So at some point or another, we’ve all been told “marriage is not for kids”, “marriage is not a bed of roses”, “marriage is not a walk in the park” and as we say in this part of the world “marriage is not beans”! Lol. Don’t ask what beans have to do with anything. Sometimes it makes you wonder what marriage is if so much work required. I believe that while we might not hear so much about successful marriages, they exist. And yes, marriage does require a lot of work but if you have an idea of what to expect, what not to expect, and even what to bring to the table, it could help cut out the surprises.
Well, y’all know me, I have tons of questions and I’m always up for learning so I asked a few of my married, female friends* (who’ve all been married for just about 5 years or more) three questions to shed some light on the subject matter. Grab some popcorn y’all cos this is really good stuff! I asked them the following three questions and their responses will follow:
1. What should a person expect in marriage?
2. What should a person NOT expect in marriage?
3. What is the one (or two or more) thing a person should bring to their marriage?
What should a person expect in marriage?
~ Expect a lot of sharing of ideas and less of unilateral decisions.
~ Love communication, trust.
~ Surprises. Things happen in marriage that [you] would not have fathomed beforehand. At first, lots of things (mainly disagreements) that make you think you have just made the biggest mistake of your life. Then after a few years, beautiful things that make you so grateful that God knows better than us in allowing us choose the partner we did.
~ Expect a few changes (hopefully with a good blend of positives and negatives).
~ Expect Friendship, Companionship, Support, Fun times, Trust, Misunderstandings, Tough Decisions. Expect your spouse to want to see and help you excel in all you do. Expect to use phrases like – “I love yo”u, “I’m sorry”, “You look great”, “Thanks”, “How was your day?” “Have a nice day”, “This meal is delicious”. Expect to listen to each other’s problems and concerns. Expect to pray together.
What should a person NOT expect in marriage?
~ Don’t always expect to have your own way all the time.

Data supplied:
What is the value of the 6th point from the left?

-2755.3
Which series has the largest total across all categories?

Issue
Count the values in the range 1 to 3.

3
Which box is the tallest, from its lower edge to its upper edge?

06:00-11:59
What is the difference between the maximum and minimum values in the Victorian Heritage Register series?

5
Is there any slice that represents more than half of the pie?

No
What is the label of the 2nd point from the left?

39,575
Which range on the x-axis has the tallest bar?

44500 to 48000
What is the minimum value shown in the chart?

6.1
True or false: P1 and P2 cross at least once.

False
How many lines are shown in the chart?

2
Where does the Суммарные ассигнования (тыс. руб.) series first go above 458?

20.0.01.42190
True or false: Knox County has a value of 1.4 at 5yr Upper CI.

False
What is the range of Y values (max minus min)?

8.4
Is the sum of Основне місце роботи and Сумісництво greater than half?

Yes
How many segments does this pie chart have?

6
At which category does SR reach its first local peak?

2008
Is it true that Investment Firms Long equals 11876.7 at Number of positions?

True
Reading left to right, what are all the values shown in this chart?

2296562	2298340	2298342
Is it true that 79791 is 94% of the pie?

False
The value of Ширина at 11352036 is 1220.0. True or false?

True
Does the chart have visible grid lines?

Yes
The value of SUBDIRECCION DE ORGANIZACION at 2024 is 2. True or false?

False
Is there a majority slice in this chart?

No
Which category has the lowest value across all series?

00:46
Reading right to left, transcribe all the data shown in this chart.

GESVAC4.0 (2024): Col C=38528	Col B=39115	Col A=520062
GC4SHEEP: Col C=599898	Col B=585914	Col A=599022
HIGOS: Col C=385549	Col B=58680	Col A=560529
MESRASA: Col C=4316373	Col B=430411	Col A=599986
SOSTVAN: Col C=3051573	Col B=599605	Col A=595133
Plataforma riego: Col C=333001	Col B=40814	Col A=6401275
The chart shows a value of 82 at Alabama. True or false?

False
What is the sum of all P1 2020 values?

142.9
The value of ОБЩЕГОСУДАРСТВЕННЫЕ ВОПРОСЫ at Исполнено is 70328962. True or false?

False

What you need to do:
1) Please list the sayings about marriage that the post on marriage says we've all been told.
2) Carry on the post on marriage from its last line.

Responses by item number:
1)
"marriage is not for kids"
"marriage is not a bed of roses"
"marriage is not a walk in the park"
"marriage is not beans"

2)
~Don’t expect that your spouse will have the same personality in marriage as when you are dating. You have to continually work at doing your best to stay committed and doing what you can to bring out the best from your spouse such as praying, providing constructive feedback, and having mutual respect for each other.
~ That it’ll be predictable and that it won’t be predictable. Sounds like a mistake but it’s not. You expect things to be predictable because you think you know your partner. Think again. You’ll be shocked at all the stuff you didn’t know. On the flipside, marriage is not dating and living and growing with another human being day in, day out, will not always be like a Hollywood movie. Marriage is not exciting every day. Sometimes, it’s just predictable.
~ To be beaten or mentally abused or cheated on. Can’t go in thinking that.
~ Don't expect your spouse to know or remember everything you like or want, be patient and learn to be sensitive to each other’s likes and dislikes. Don't expect everything to be done your way, be willing to compromise. Don't expect your spouse to be perfect, mistakes will happen, learn to forgive. We ladies are talkers.. so bear with us men, we may need a bit more of your attention sometimes to just let out what’s on our mind.
What is the one (or two or more) thing a person should bring to their marriage?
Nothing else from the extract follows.